**GIVEN PROBLEM:**
Can you write out these entries again, swapping "collectors" for "collected by", changing nothing else, and leaving out the pictures?

**LISTED ENTRIES:**

================================

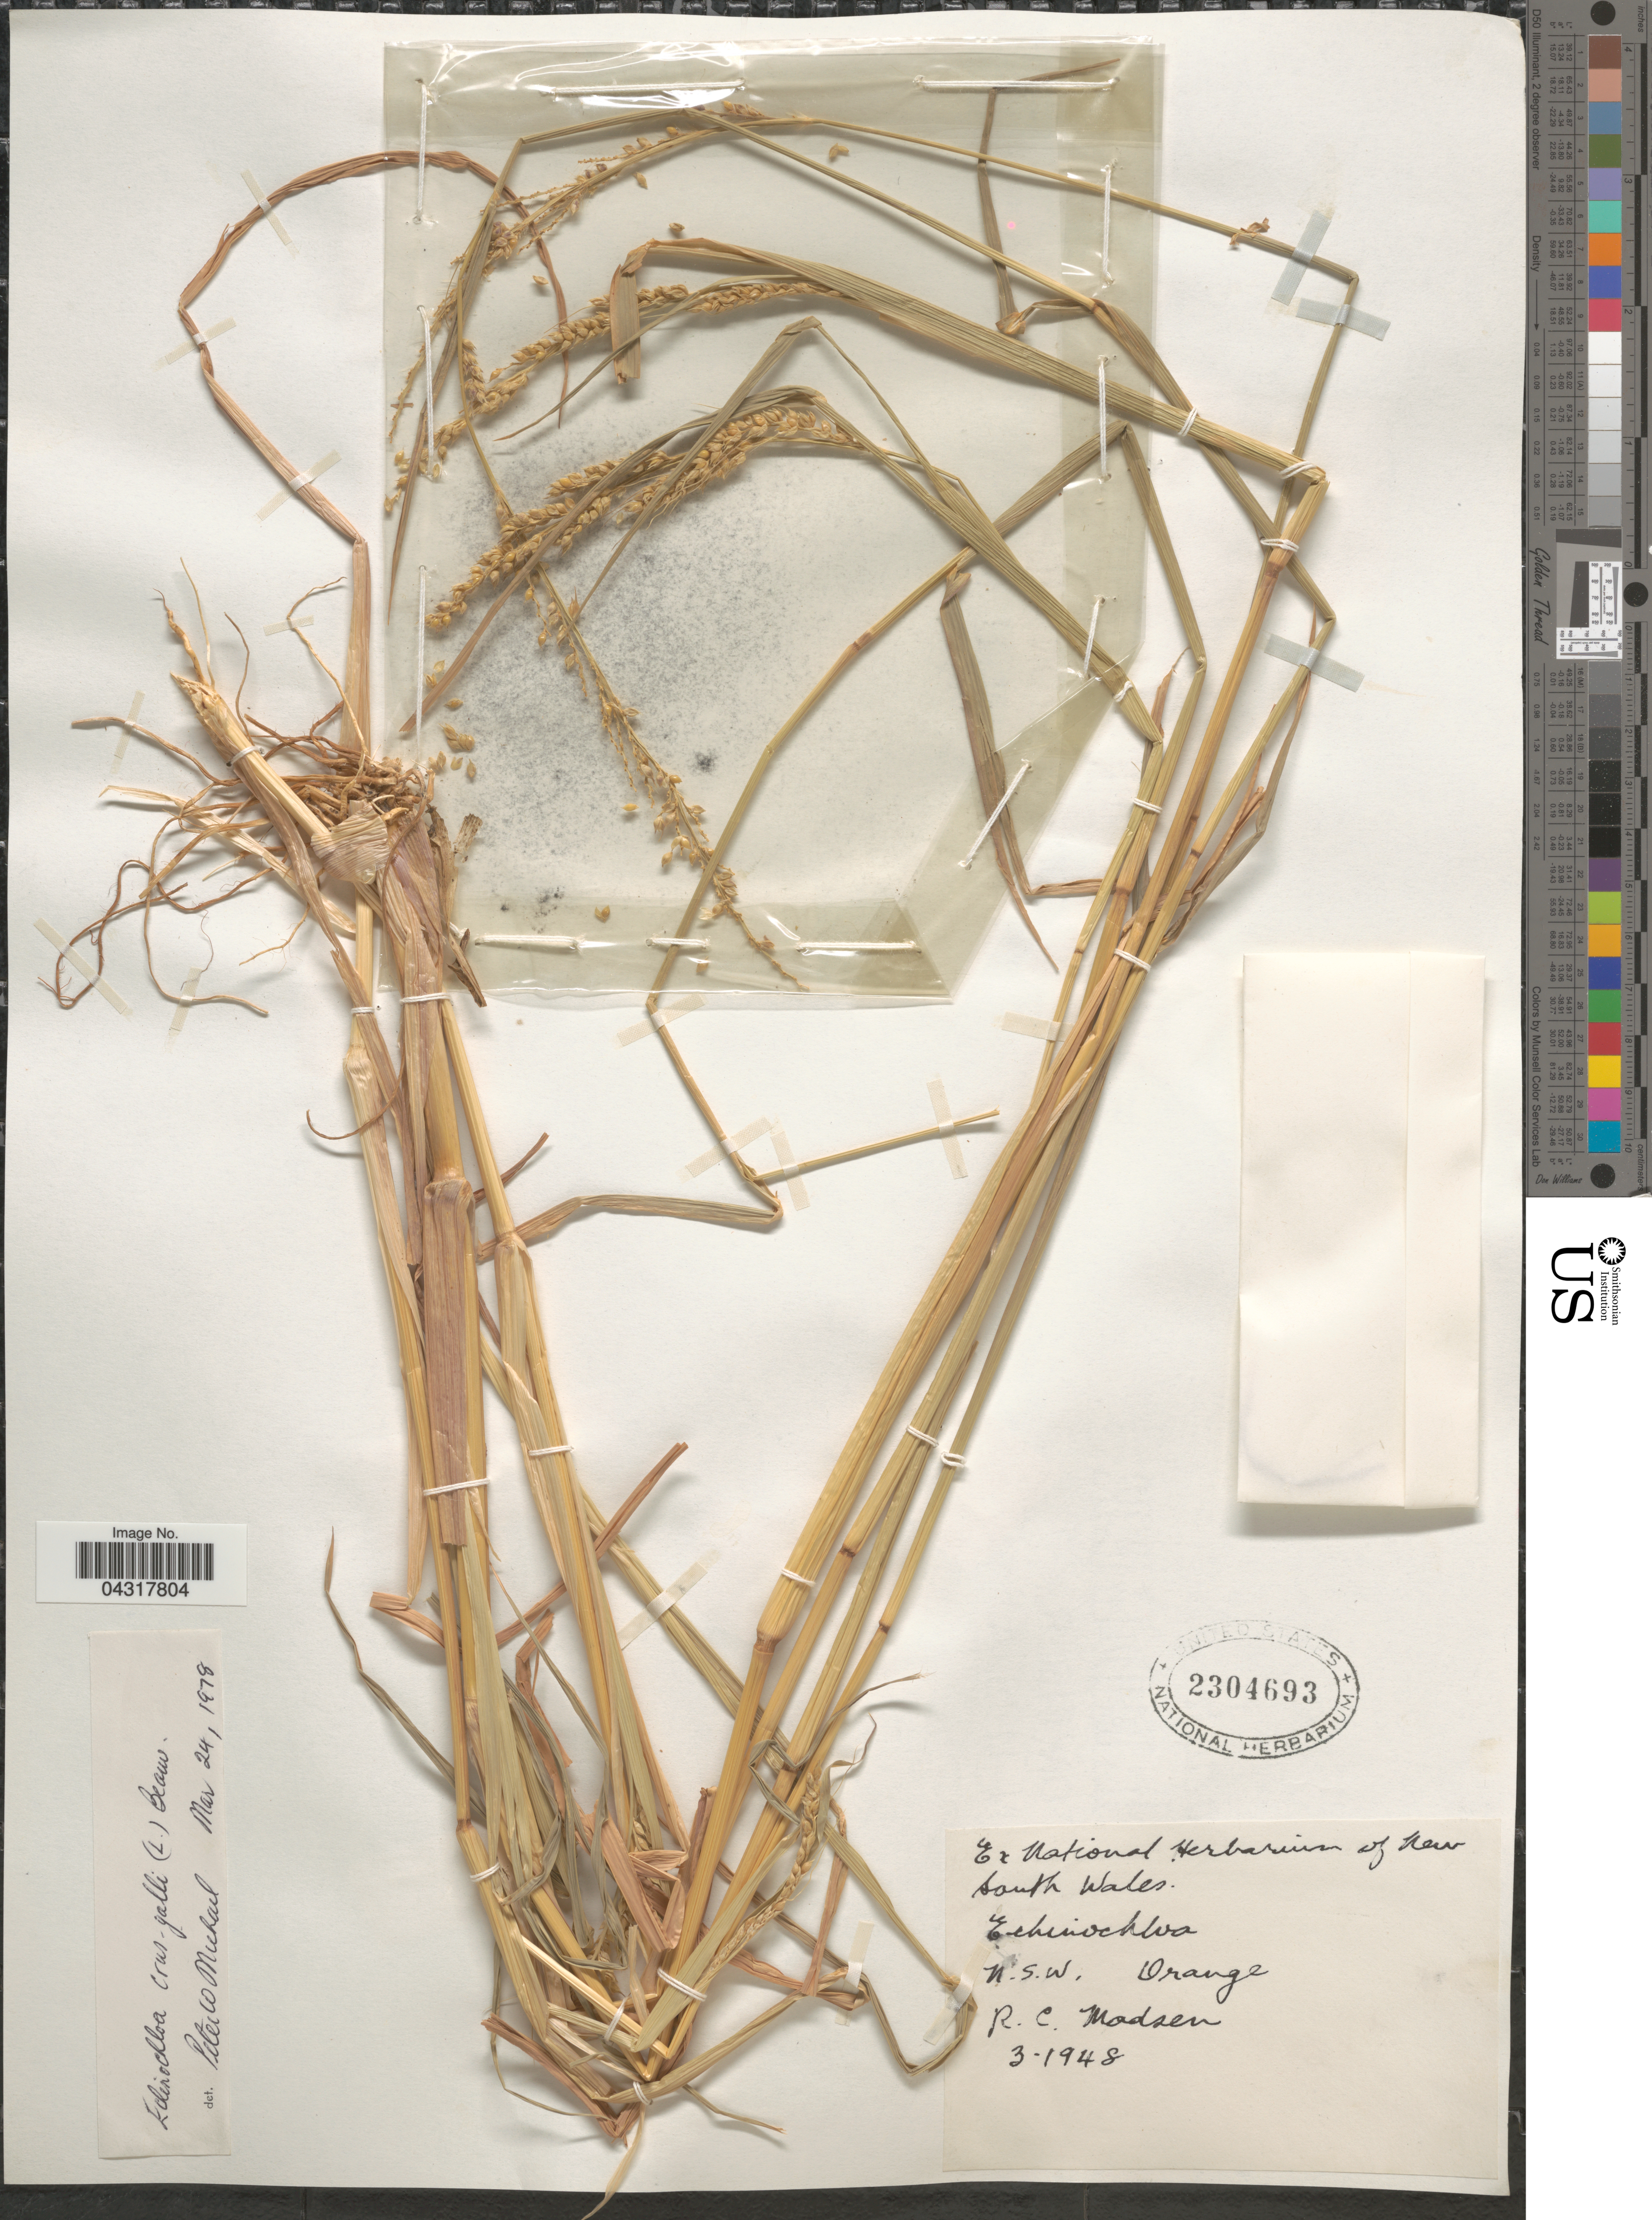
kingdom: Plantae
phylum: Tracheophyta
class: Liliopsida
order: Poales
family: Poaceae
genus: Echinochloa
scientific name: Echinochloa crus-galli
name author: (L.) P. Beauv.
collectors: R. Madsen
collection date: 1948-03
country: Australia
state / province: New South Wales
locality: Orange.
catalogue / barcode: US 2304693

================================

**RESPONSE TO THIS EXERCISE:**
kingdom: Plantae
phylum: Tracheophyta
class: Liliopsida
order: Poales
family: Poaceae
genus: Echinochloa
scientific name: Echinochloa crus-galli
name author: (L.) P. Beauv.
collected by: R. Madsen
collection date: 1948-03
country: Australia
state / province: New South Wales
locality: Orange.
catalogue / barcode: US 2304693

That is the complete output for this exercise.